Source material:
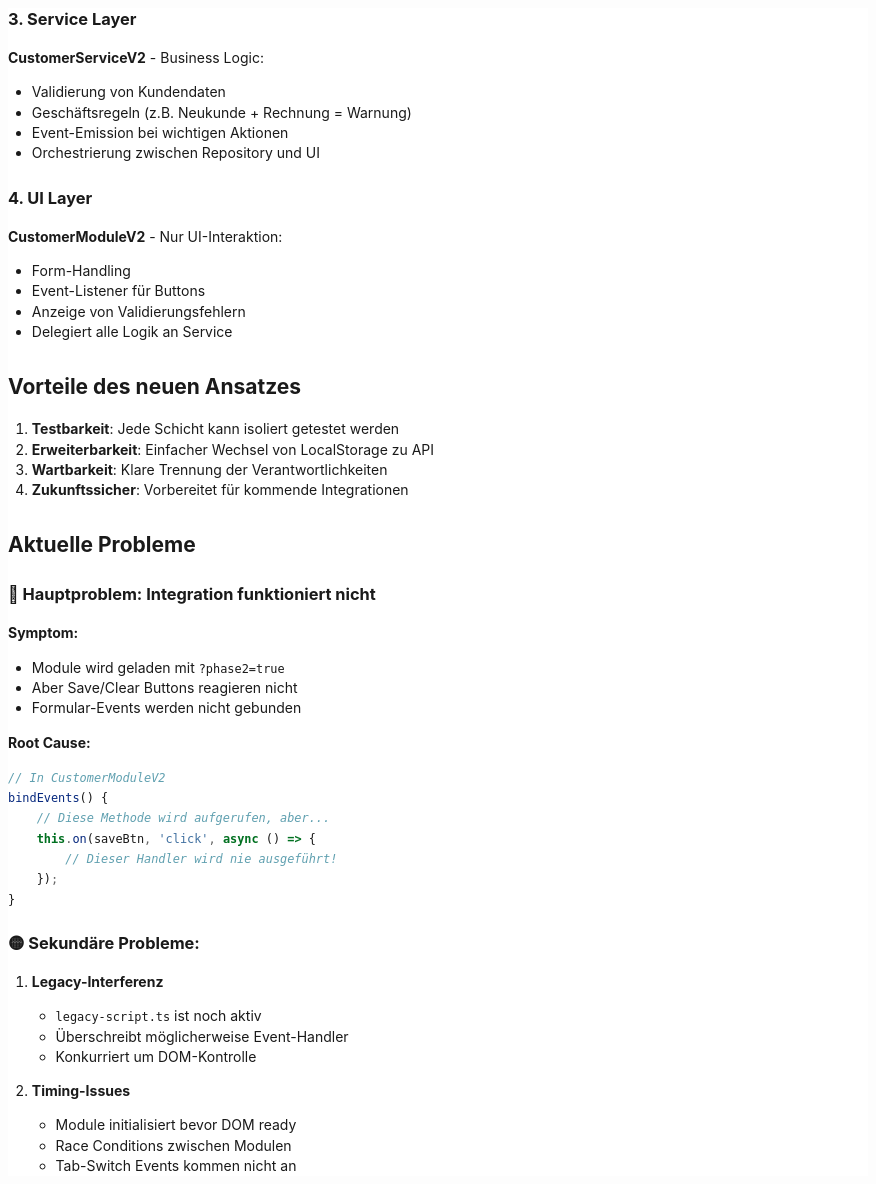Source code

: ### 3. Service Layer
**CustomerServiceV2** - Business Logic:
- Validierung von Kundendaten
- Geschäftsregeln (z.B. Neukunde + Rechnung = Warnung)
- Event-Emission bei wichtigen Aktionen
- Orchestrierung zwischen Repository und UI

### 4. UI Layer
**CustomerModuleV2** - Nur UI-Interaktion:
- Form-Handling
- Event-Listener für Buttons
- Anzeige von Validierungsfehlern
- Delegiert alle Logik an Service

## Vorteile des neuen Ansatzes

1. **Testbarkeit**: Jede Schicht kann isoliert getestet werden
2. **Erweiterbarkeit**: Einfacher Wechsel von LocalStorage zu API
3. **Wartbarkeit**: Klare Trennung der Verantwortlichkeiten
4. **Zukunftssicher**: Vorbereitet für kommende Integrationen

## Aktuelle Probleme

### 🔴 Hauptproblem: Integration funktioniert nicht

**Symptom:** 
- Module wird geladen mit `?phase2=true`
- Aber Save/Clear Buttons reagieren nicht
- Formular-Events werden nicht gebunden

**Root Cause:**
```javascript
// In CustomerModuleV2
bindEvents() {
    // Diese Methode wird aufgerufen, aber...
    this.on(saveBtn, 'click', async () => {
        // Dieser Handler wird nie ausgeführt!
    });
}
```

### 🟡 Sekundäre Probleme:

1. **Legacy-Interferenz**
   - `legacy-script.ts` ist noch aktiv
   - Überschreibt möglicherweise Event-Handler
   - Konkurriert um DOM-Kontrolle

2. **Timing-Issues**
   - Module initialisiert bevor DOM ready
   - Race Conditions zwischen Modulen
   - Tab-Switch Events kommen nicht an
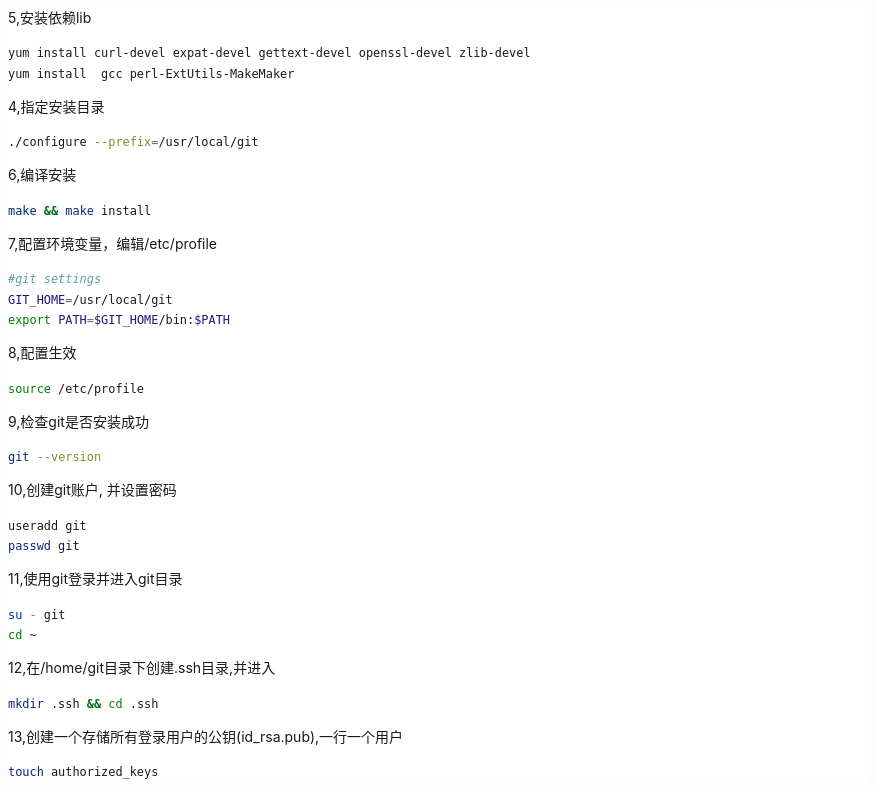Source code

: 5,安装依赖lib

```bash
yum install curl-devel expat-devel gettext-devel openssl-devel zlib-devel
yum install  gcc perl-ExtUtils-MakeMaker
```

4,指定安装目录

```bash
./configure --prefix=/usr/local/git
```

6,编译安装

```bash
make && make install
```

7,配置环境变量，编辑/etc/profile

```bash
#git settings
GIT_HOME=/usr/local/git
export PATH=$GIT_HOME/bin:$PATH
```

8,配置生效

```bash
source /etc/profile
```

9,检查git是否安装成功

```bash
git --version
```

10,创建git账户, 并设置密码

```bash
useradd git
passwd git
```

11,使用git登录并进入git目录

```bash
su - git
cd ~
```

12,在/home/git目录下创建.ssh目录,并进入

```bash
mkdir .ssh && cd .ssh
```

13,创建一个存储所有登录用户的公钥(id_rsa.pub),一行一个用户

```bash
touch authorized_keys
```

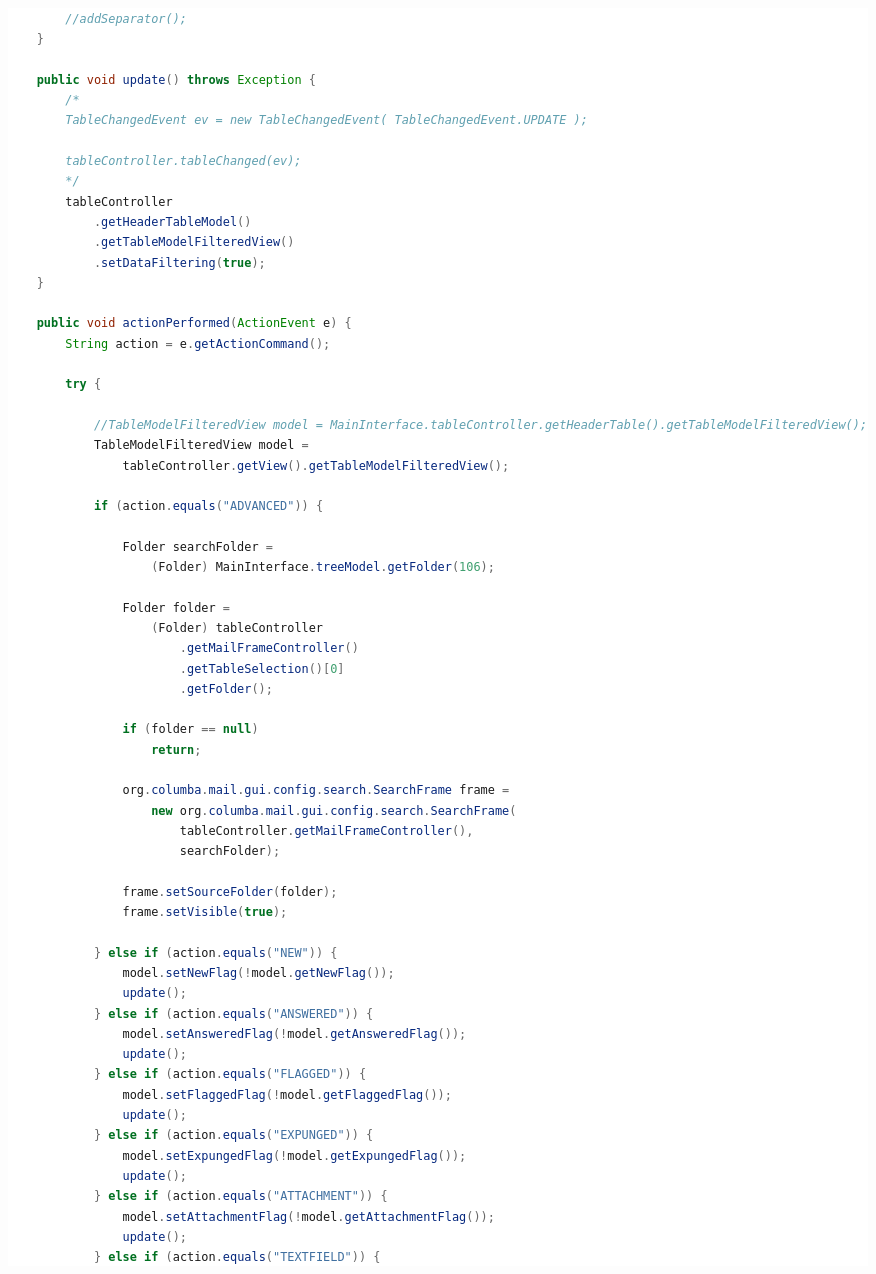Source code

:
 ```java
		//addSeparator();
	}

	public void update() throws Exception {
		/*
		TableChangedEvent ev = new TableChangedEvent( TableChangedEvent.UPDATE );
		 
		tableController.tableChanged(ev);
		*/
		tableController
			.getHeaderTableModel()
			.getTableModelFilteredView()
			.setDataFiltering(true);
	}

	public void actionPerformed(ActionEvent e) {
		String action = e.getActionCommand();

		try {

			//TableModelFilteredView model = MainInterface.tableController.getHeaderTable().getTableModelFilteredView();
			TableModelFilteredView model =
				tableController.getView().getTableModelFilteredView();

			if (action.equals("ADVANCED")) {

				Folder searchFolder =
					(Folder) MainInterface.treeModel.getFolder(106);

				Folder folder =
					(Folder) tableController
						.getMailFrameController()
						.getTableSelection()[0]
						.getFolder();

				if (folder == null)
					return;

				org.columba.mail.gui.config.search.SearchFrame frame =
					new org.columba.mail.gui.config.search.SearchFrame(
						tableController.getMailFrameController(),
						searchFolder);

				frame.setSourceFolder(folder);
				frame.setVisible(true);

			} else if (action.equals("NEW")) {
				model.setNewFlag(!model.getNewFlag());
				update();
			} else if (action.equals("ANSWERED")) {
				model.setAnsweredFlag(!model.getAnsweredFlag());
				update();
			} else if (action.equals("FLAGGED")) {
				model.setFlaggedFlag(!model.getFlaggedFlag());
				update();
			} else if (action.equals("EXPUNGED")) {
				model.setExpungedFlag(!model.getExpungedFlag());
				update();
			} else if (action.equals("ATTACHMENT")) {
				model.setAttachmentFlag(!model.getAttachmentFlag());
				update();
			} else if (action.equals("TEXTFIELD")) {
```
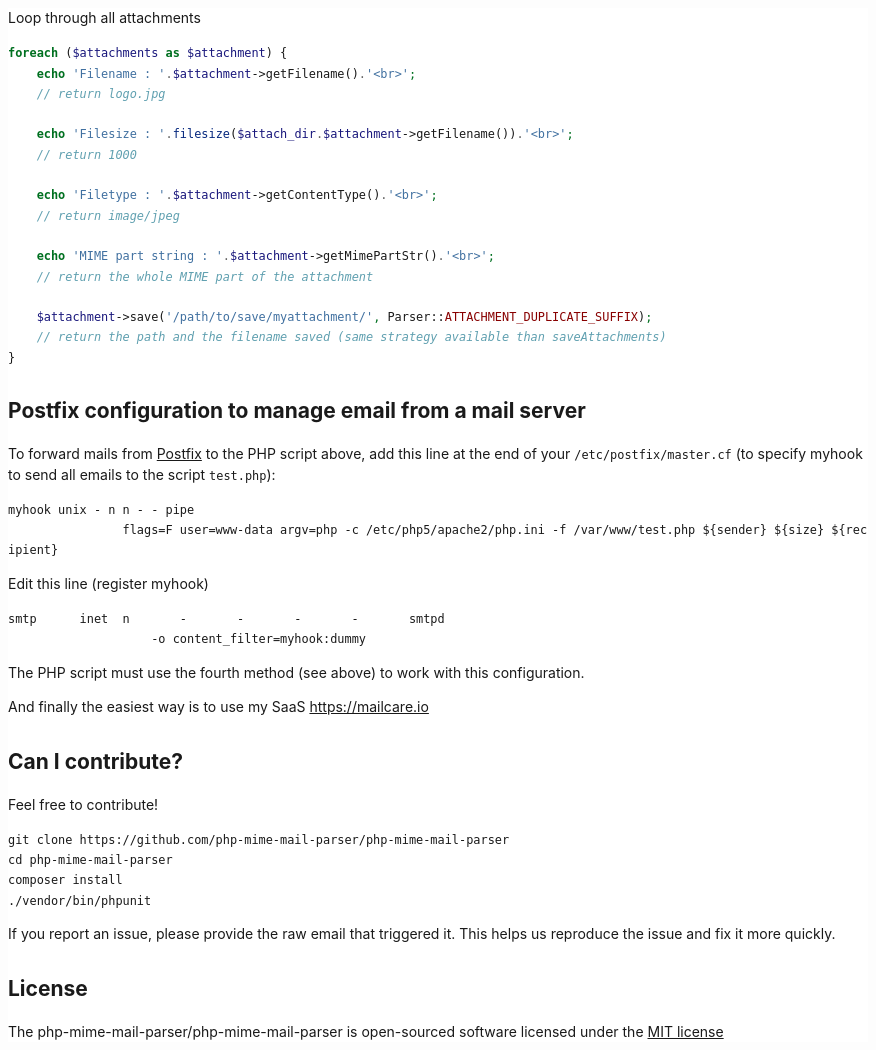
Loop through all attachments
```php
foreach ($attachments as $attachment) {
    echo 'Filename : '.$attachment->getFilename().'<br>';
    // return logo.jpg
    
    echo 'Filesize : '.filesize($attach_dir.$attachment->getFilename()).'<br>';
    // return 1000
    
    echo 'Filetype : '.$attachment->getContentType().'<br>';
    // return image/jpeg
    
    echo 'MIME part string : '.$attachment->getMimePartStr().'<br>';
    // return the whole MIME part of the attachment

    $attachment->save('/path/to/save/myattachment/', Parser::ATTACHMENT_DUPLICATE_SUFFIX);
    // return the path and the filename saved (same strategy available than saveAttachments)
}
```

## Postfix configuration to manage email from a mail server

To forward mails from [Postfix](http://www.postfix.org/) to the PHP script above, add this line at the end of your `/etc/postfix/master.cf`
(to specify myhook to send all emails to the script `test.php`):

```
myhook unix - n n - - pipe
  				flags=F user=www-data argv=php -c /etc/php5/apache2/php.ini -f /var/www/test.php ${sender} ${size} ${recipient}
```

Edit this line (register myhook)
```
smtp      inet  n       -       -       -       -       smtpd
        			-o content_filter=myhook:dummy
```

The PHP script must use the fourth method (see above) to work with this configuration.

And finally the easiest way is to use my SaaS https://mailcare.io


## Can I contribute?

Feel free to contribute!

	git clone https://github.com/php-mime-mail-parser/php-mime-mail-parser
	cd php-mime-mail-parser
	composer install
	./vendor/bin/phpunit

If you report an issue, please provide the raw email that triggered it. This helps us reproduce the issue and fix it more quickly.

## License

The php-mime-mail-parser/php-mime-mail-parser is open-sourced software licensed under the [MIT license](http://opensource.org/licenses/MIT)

What to produce: What you return must be the lines above that run from the line with "### 🔴 Hauptproblem: Integration" to the line with "- Überschreibt möglicherweise", inclusive, each copied exactly.

Solution below:
### 🔴 Hauptproblem: Integration funktioniert nicht

**Symptom:** 
- Module wird geladen mit `?phase2=true`
- Aber Save/Clear Buttons reagieren nicht
- Formular-Events werden nicht gebunden

**Root Cause:**
```javascript
// In CustomerModuleV2
bindEvents() {
    // Diese Methode wird aufgerufen, aber...
    this.on(saveBtn, 'click', async () => {
        // Dieser Handler wird nie ausgeführt!
    });
}
```

### 🟡 Sekundäre Probleme:

1. **Legacy-Interferenz**
   - `legacy-script.ts` ist noch aktiv
   - Überschreibt möglicherweise Event-Handler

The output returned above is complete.